Die Region spürt den Wandel

Die Situation bei Beinbauer ist kein Einzelfall. Anfang 2026 kündigte der Zulieferer Aumovio (ehemals Teil von Continental) den Abbau von rund 4.000 Stellen weltweit an – mit schwerwiegenden Folgen für die bayerischen Standorte Lindau und Regensburg. Die Wirtschaftsregion Passau ist stark von diesen mittelständischen Playern abhängig. Wenn ein Unternehmen wie Beinbauer, seit seiner Gründung 1968 eine feste Größe in Büchlberg, Stellen streicht, spüren das auch die lokalen Dienstleister und Zulieferer.

Die Treiber des Wandels sind vielfältig: hohe Energiekosten, die energieintensive Betriebe zur technologischen Flucht nach vorne zwingen; die Transformation zur E-Mobilität, die andere Fertigungskompetenzen verlangt; und der globale Wettbewerb, der mehr Automatisierung erzwingt und manuelle Arbeitsplätze kostet.

Ausblick: Modernisierung statt Schrumpfkur

Trotz der Einschnitte bleibt die Beinbauer Group ein wichtiger Partner für globale Nutzfahrzeug- und Baumaschinenhersteller. Das Unternehmen vermarktet sich weiterhin als „One-Stop-Shop" für komplexe Metallkomponenten – von der Gießerei bis zur Endbearbeitung.

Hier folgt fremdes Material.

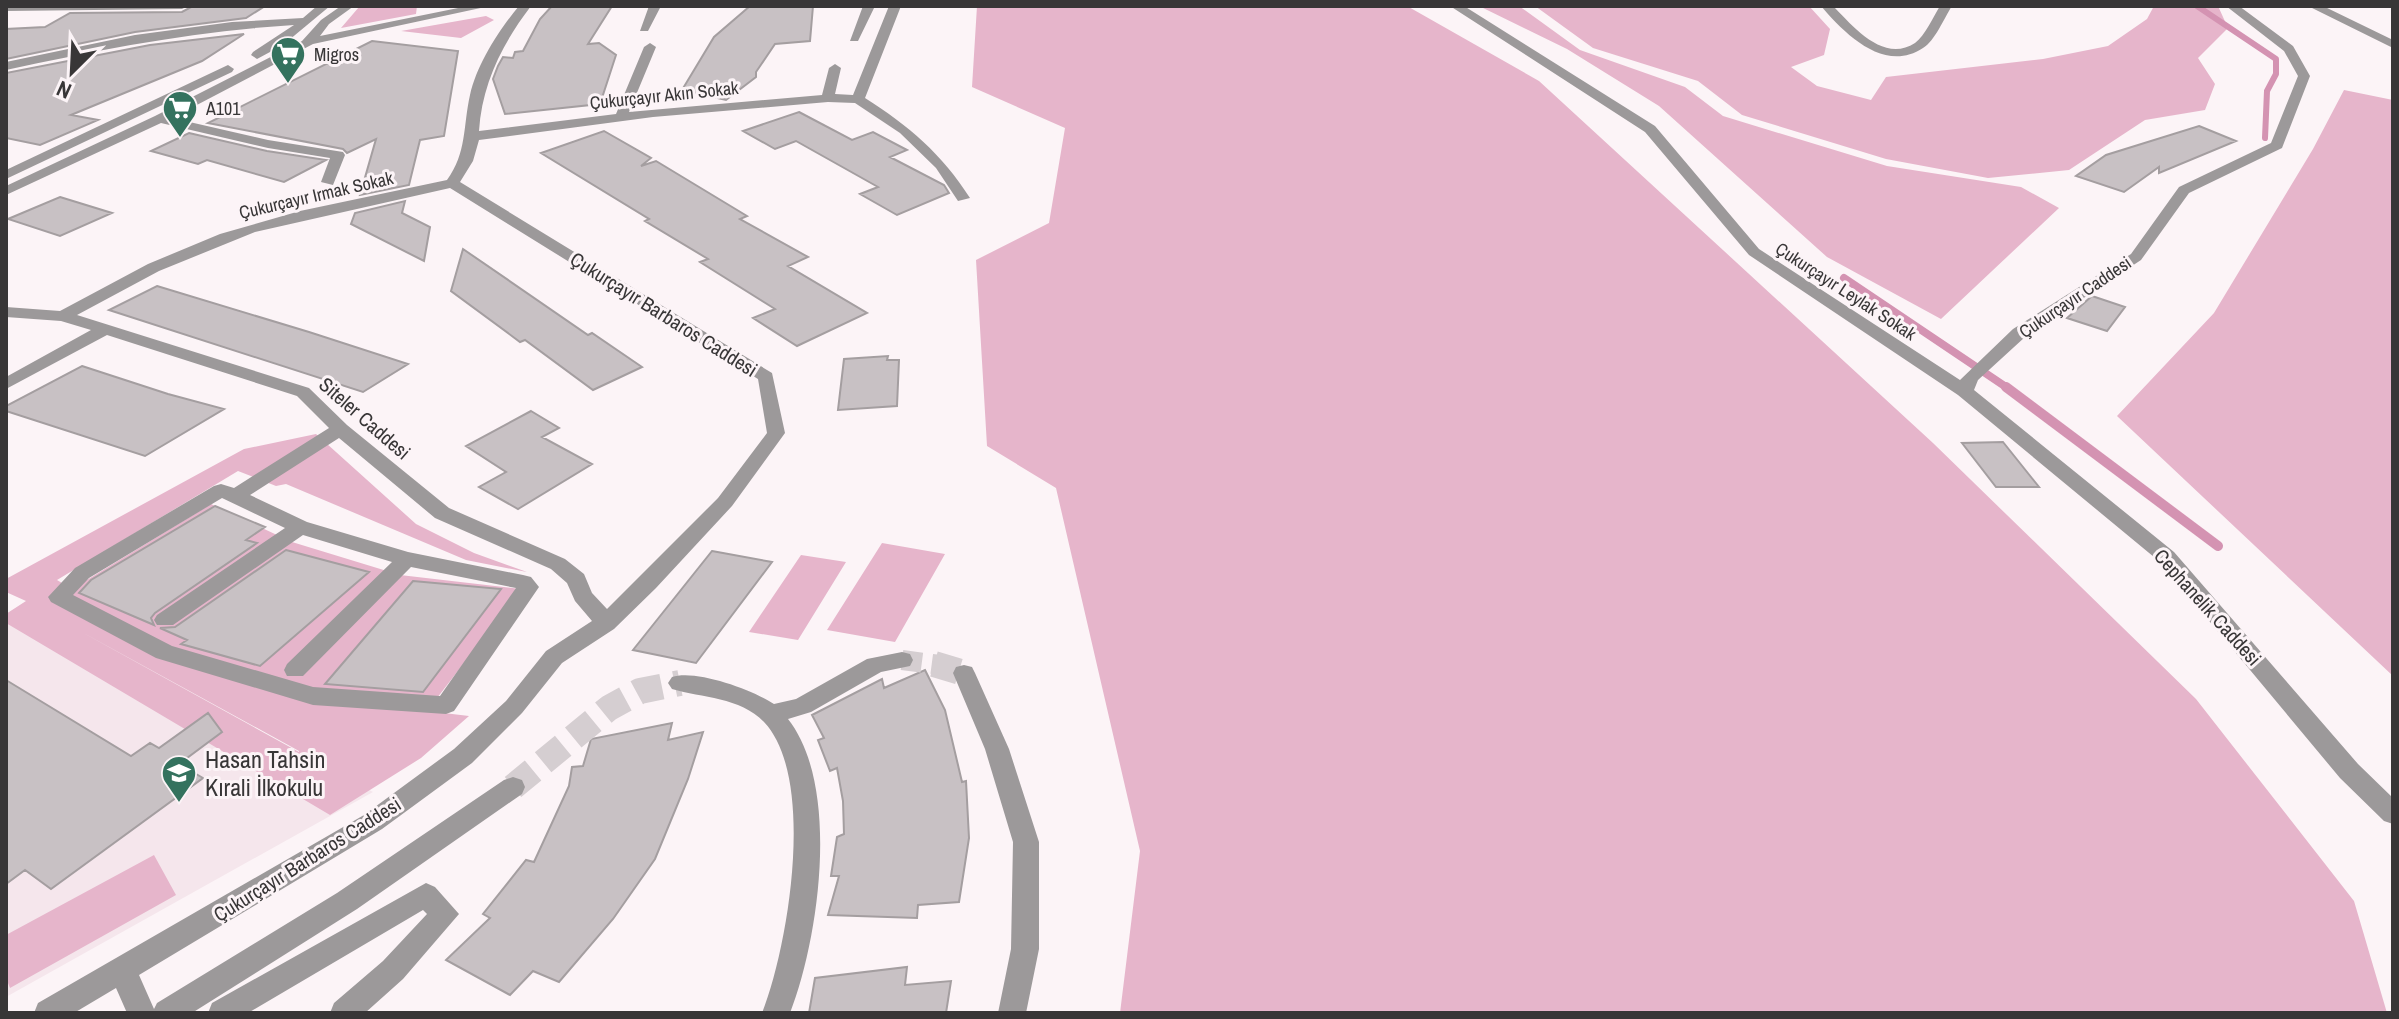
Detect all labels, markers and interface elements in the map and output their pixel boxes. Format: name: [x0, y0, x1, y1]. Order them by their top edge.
north arrow: [32, 32, 112, 112]
supermarket icon: Migros: [269, 35, 307, 85]
place label: Migros: [314, 42, 359, 67]
text: N: [52, 74, 76, 107]
street label: Çukurçayır Akın Sokak: [588, 75, 740, 115]
supermarket icon: A101: [161, 89, 199, 139]
place label: A101: [205, 96, 241, 121]
street label: Çukurçayır Irmak Sokak: [236, 165, 396, 225]
street label: Çukurçayır Leylak Sokak: [1771, 236, 1922, 346]
street label: Çukurçayır Barbaros Caddesi: [565, 245, 763, 383]
street label: Çukurçayır Caddesi: [2014, 250, 2136, 344]
street label: Siteler Caddesi: [313, 371, 417, 465]
street label: Cephanelik Caddesi: [2148, 543, 2268, 671]
place label: Hasan Tahsin Kırali İlkokulu: [205, 743, 325, 803]
school or university icon: Hasan Tahsin Kırali İlkokulu: [160, 754, 198, 804]
street label: Çukurçayır Barbaros Caddesi: [208, 790, 406, 928]

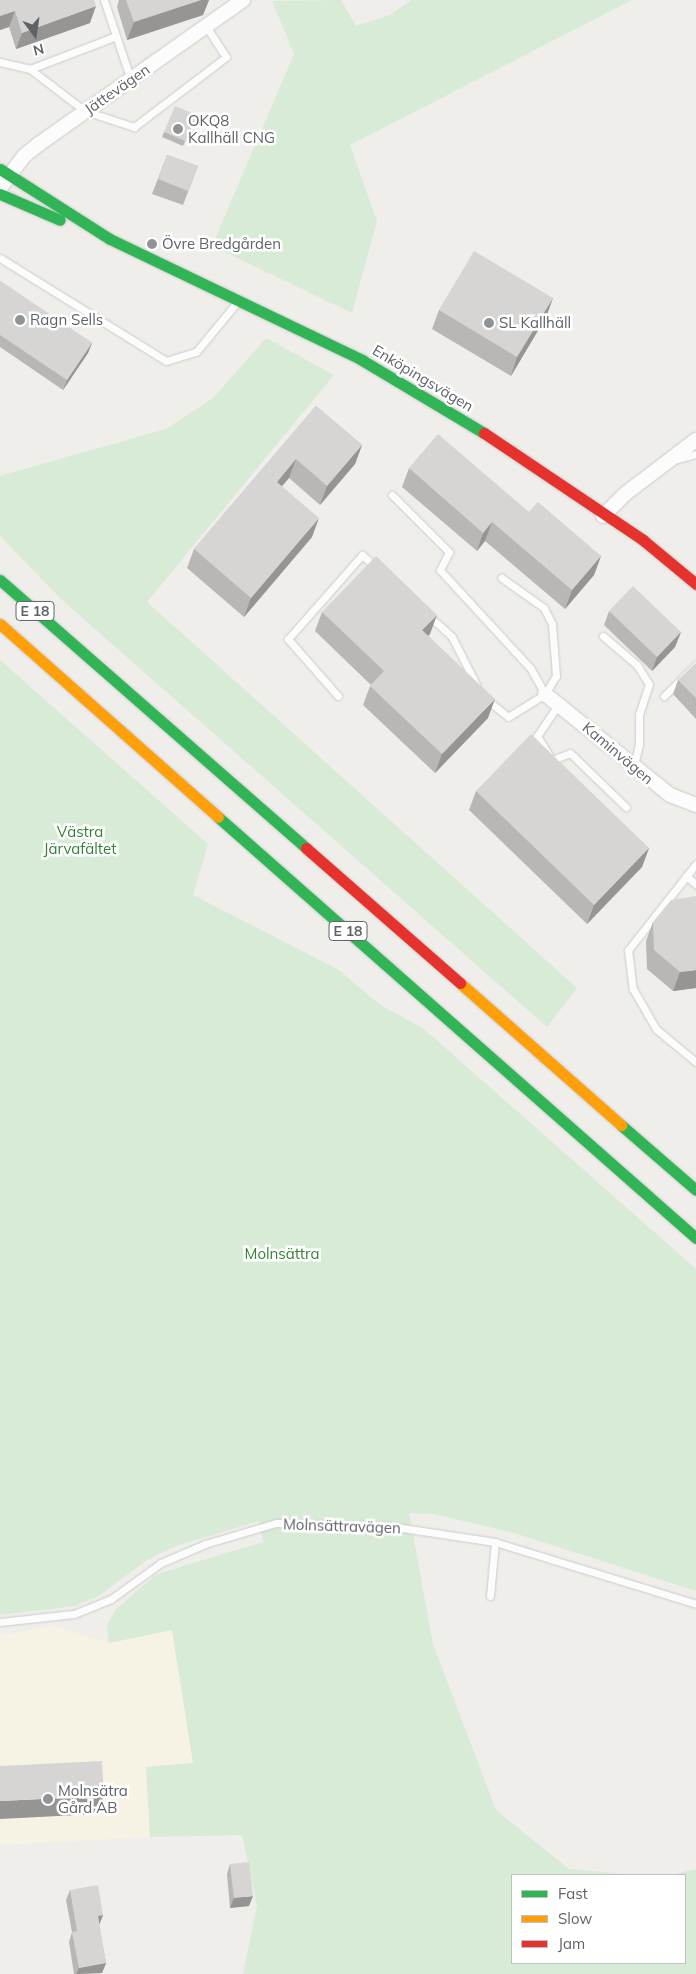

Der Erfolg der Restrukturierung wird davon abhängen, ob Johannes Kuron den Standort Büchlberg nach den Kündigungen stabilisieren kann. Der Fokus für den Rest des Jahres 2026 liegt auf „operativer Exzellenz" und Kostensenkung. Für die verbliebenen Mitarbeiter bleibt der Betriebsrat ein entscheidender Faktor, um den Übergang zu einem automatisierteren Produktionsmodell im Rahmen des deutschen Arbeitsrechts zu gestalten.

Die Branche bleibt vorsichtig. Solange die Nachfrage im Schwerlastsektor schwankt und die Energiepreise ein Wettbewerbsnachteil für deutsche Standorte bleiben, sind weitere „strukturelle Anpassungen" nicht ausgeschlossen. Doch die Investitionen in moderne Technologie zeigen: Beinbauer setzt nicht nur auf Schrumpfen, sondern auf eine grundlegende Modernisierung seines industriellen Kerns.